Output 7.5.5: Solution for Fixed $\sigma$ and COV=1

PROC NLP: Nonlinear Minimization

Optimization Results
Parameter Estimates
N	Parameter	Estimate	Approx Std Err	t Value	Approx Pr > \|t\|	Gradient Objective Function
1	mean	4.000000	0.894427	4.472136	0.006566	0

Value of Objective Function = 10

Covariance Matrix 1: M = (NOBS/d) inv(G) JJ(f) inv(G)
	mean
mean	0.8

Factor sigm = 1

The maximum-likelihood formulation with fixed $\sigma$ is actually a least squares problem. The objective function, parameter estimates, and Hessian matrix are the same as those in the first example in this section using the LSQ statement. However, the Jacobian matrix is different, each row being multiplied by twice the residual. To treat this formulation as a least squares problem, the SIGSQ=1 option can be omitted. But since the Jacobian is not the same as in the formulation using the LSQ statement, the COV=1 | M and COV=3 | J options, which use the Jacobian, do not yield correct standard errors. The correct standard error is obtained with COV=2 | H, which uses only the Hessian matrix:

proc nlp data=x cov=2 pstderr pcov pshort;
   min sqresid;
   parms mean=0;
   sqresid=.5*(x-mean)**2;
run;

The results are the same as in the first example.

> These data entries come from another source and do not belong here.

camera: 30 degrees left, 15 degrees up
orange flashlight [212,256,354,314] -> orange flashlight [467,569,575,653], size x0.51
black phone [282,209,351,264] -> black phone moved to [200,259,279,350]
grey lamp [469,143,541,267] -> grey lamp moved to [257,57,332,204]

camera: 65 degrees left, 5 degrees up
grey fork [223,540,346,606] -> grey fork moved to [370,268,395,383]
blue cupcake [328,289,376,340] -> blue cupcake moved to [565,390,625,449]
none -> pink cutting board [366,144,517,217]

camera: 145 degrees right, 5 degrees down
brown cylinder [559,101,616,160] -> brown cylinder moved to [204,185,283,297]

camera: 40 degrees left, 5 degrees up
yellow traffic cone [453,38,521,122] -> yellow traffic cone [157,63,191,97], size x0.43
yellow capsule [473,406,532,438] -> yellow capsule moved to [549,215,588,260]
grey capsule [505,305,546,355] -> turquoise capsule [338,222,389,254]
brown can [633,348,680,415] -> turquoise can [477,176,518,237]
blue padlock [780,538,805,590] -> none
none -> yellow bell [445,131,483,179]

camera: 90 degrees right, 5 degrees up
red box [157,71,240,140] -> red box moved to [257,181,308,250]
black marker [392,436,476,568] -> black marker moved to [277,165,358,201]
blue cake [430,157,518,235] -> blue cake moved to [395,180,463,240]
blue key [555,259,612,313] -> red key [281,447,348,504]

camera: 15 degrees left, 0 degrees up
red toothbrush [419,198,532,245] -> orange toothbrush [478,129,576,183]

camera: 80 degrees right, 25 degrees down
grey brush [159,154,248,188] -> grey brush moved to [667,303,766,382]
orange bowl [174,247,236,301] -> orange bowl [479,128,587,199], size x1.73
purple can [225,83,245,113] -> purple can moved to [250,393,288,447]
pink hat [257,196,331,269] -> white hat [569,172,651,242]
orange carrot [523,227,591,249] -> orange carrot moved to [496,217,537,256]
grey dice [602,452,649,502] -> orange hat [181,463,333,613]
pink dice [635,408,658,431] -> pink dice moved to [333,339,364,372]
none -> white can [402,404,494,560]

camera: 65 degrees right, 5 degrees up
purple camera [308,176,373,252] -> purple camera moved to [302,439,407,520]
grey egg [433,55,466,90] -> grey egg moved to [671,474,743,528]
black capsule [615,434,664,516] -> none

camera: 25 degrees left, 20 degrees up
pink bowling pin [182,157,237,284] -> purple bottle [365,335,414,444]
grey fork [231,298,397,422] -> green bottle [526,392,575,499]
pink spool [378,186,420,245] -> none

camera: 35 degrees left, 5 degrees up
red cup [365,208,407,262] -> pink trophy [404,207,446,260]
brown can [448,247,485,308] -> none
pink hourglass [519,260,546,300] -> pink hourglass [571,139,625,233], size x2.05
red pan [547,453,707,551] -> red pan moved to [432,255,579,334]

Output 7.5.6: Solution for Fixed $\sigma$ and COV=2

PROC NLP: Nonlinear Minimization

Optimization Results
Parameter Estimates
N	Parameter	Estimate	Approx Std Err	t Value	Approx Pr > \|t\|	Gradient Objective Function
1	mean	4.000000	0.500000	8.000000	0.001324	0

Value of Objective Function = 10

Covariance Matrix 2: H = (NOBS/d) inv(G)
	mean
mean	0.25

Factor sigm = 1.25

In summary, to obtain appropriate standard errors for least squares estimates, you can use the LSQ statement with any of the COV= options, or you can use the MIN statement with COV=2. To obtain appropriate standard errors for maximum-likelihood estimates, you can use the MIN statement with the negative log likelihood or the MAX statement with the log likelihood, and in either case you can use any of the COV= options provided that you specify SIGSQ=1. You can also use a log-likelihood function with a misspecified scale parameter provided that you use SIGSQ=1 and COV=1. For nonlinear models, all of these methods yield approximations based on asymptotic theory, and should therefore be interpreted cautiously.